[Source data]

★ ★ ★ ★

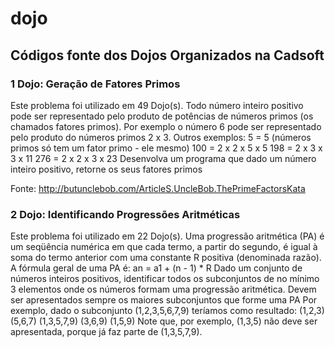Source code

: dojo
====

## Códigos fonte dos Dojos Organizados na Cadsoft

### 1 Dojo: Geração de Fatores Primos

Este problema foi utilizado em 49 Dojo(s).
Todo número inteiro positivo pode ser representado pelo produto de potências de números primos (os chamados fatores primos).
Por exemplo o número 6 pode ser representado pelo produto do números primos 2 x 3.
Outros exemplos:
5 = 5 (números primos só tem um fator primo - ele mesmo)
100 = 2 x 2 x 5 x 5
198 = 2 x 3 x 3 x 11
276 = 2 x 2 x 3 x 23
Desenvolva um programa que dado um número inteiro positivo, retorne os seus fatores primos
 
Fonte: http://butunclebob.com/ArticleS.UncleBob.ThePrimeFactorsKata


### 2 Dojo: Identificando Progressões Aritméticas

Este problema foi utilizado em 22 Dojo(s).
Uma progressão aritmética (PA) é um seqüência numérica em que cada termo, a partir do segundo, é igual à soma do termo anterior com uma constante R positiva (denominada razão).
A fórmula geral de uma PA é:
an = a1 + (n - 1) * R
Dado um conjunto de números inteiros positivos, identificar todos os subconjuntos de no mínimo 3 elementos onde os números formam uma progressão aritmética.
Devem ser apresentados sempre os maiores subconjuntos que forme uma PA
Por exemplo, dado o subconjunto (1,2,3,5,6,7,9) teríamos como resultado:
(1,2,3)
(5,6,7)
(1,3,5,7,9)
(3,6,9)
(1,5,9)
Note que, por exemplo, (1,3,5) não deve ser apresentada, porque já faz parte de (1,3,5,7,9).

★ ★ ★ ★

▶ _JOB_
The records above should be written out in full and unchanged, except that pictures are dropped.

▶ _OUTPUT OF THE EXERCISE_
Source code

: dojo
====

## Códigos fonte dos Dojos Organizados na Cadsoft

### 1 Dojo: Geração de Fatores Primos

Este problema foi utilizado em 49 Dojo(s).
Todo número inteiro positivo pode ser representado pelo produto de potências de números primos (os chamados fatores primos).
Por exemplo o número 6 pode ser representado pelo produto do números primos 2 x 3.
Outros exemplos:
5 = 5 (números primos só tem um fator primo - ele mesmo)
100 = 2 x 2 x 5 x 5
198 = 2 x 3 x 3 x 11
276 = 2 x 2 x 3 x 23
Desenvolva um programa que dado um número inteiro positivo, retorne os seus fatores primos
 
Fonte: http://butunclebob.com/ArticleS.UncleBob.ThePrimeFactorsKata


### 2 Dojo: Identificando Progressões Aritméticas

Este problema foi utilizado em 22 Dojo(s).
Uma progressão aritmética (PA) é um seqüência numérica em que cada termo, a partir do segundo, é igual à soma do termo anterior com uma constante R positiva (denominada razão).
A fórmula geral de uma PA é:
an = a1 + (n - 1) * R
Dado um conjunto de números inteiros positivos, identificar todos os subconjuntos de no mínimo 3 elementos onde os números formam uma progressão aritmética.
Devem ser apresentados sempre os maiores subconjuntos que forme uma PA
Por exemplo, dado o subconjunto (1,2,3,5,6,7,9) teríamos como resultado:
(1,2,3)
(5,6,7)
(1,3,5,7,9)
(3,6,9)
(1,5,9)
Note que, por exemplo, (1,3,5) não deve ser apresentada, porque já faz parte de (1,3,5,7,9).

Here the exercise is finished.